Rumah Adat Tradisional Nias Berada di Ambang Kepunahan
Rumah Adat Tradisional Nias (Omo Hada) merupakan simbol kemegahan masyarakat Nias di zaman dulu, sebuah karya arsitektur yang unik dan bernilai tinggi, tidak menggunakan elemen besi untuk menghubungkan masing-masing bagian di rumah adat tersebut, sekalipun hanya menggunakan pasak kayu namun telah terbukti kokoh dan tahan gempa.
Rumah Adat Nias Bentuk Oval Khas Nias Bagian Utara di desa Lololakha |
Berbicara tentang Omo Hada (Rumah Adat) yang merupakan sebuah simbol
kemajuan peradaban dan seni arsitektur Nias di zaman dulu yang memiliki keunikan dan ciri khas tersendiri secara umum
terbagi atas tiga jenis (menurut Alain M.Viaro dan Arlette Ziegler) berdasarkan
pada bentuk atap dan denah lantai bangunan. Yang pertama adalah tipe Nias Utara
dengan ciri khas bentuk atap bulat dan bentuk denah oval, Tipe Nias
Tengah Bentuk atap bulat , bentuk denah segi empat; dan
Tipe Nias Selatan Bentuk atapnya segi empat, dengan
bentuk denah persegi.
Omo Hada di Nias dibedakan oleh denah lantai dasar yang khas dengan bentuk
lonjong. Atapnya terdiri dari struktur yang lebih ringan dengan ruangan bawah
atap yang tanpa halangan, yang memungkinkan lantai tingkat di atas sebagai
lantai tempat tinggal utama. Omo Hada Utara bukan saja menampilkan kesan monumental, tetapi juga berperan
sebagai wadah bertinggal yang leluasa dan nyaman. Denah dengan pola open lay
out memudahkan penghuni mengatur tata ruang sesuai selera. Pola paling umum adalah membagi ruang menjadi
empat bagian, cukup dengan meletakkan dinding penyekat bersilangan tegak
lurus satu sama lain di tengah ruangan. Sistem denah terbuka juga membuat rumah
vernakular ini sangat adaptif dengan kebutuhan masyarakat masa kini sebab
pemilik rumah dapat leluasa menggunakan berbagai perabot modern di dalamnya.
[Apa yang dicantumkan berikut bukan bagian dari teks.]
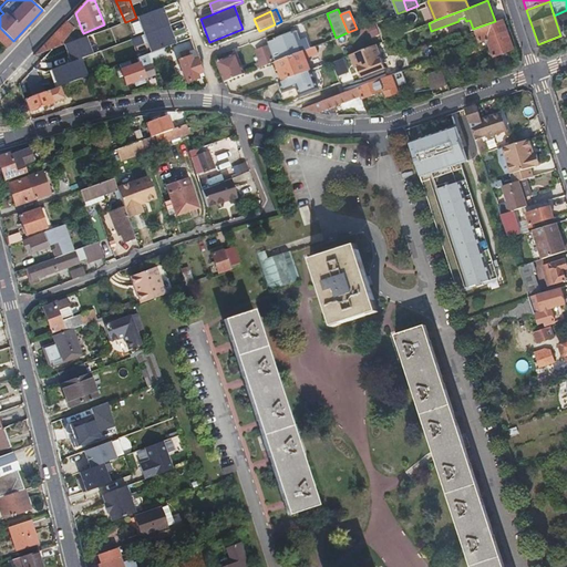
[(505,18),(495,21),(473,29),(463,33),(466,45),(454,50),(456,58),(491,45),(494,55),(516,48),(505,18)]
Kenyamanan ruang cukup terjaga karena elemen rumah dirancang secara cerdik
menggunakan prinsip arsitektur tropis.
Di tempat-tempat yang diinginkan, bilah dinding papan bisa diganti jerajak
untuk menciptakan bukaan. Di ruang duduk lantai di sepanjang dinding umumnya
sengaja ditinggikan dan sebuah bangku diletakkan menempel sepanjang dinding.
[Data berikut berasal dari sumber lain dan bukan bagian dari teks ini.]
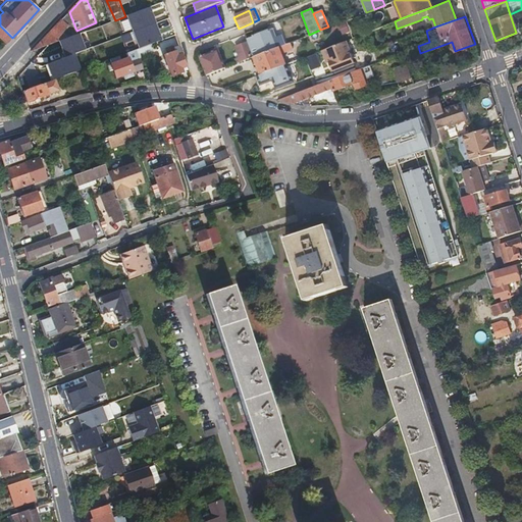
[(34,52),(48,48),(74,37),(65,17),(54,30),(34,52)]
Dari bangku ini penghuni memandang bebas ke arah luar. Dinding miring
memungkinkan privasi karena seluruh kegiatan di balik rumah tidak tampak dari
luar walaupun jerajak dibiarkan terbuka sepanjang hari. Bukaan dengan posisi
miring mampu mengatasi tempias air hujan. Ukurannya cukup lebar sehingga udara
dan cahaya alam bebas menerobos masuk ke dalam rumah. Di ruang duduk dan dapur,
salah satu bagian atap dapat berfungsi sebagai sky light, cukup dengan cara
mendorongnya ke arah luar lalu menopang nya dengan tongkat dari dalam.
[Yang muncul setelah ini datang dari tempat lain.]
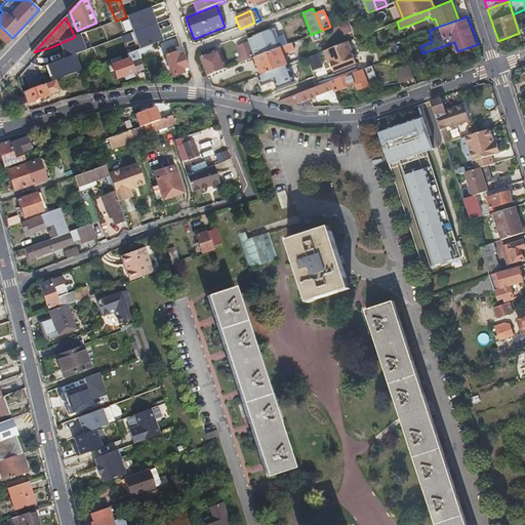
[(127,18),(119,21),(122,33),(130,31),(127,18)]
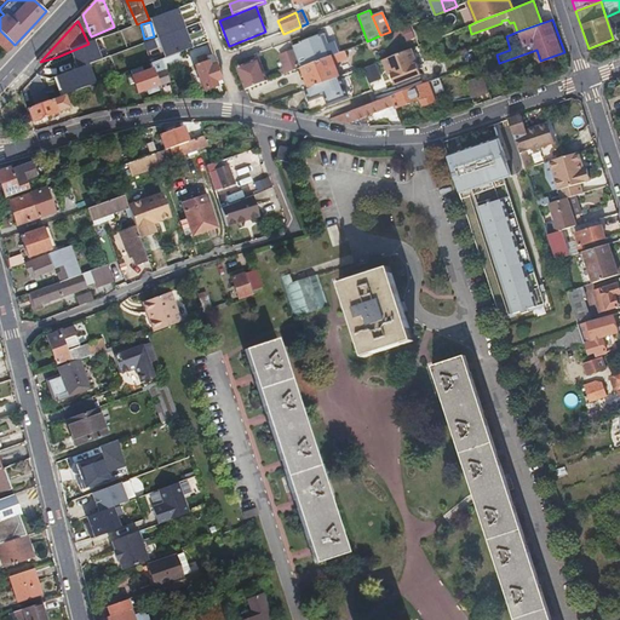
[(0,42),(9,52),(15,45),(0,30),(0,42)]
“Dulu kakak dan abang saya pernah bercerita bahwa kami juga memiliki
sebuah rumah adat, namun karena alasan yang tidak jelas, Omo Hada itu akhirnya
di rubuhkan dan diganti dengan bangunan yang baru. Saya akhirnya hanya mampu
mengingat bahwa kami dulu memiliki omo hada” (penulis).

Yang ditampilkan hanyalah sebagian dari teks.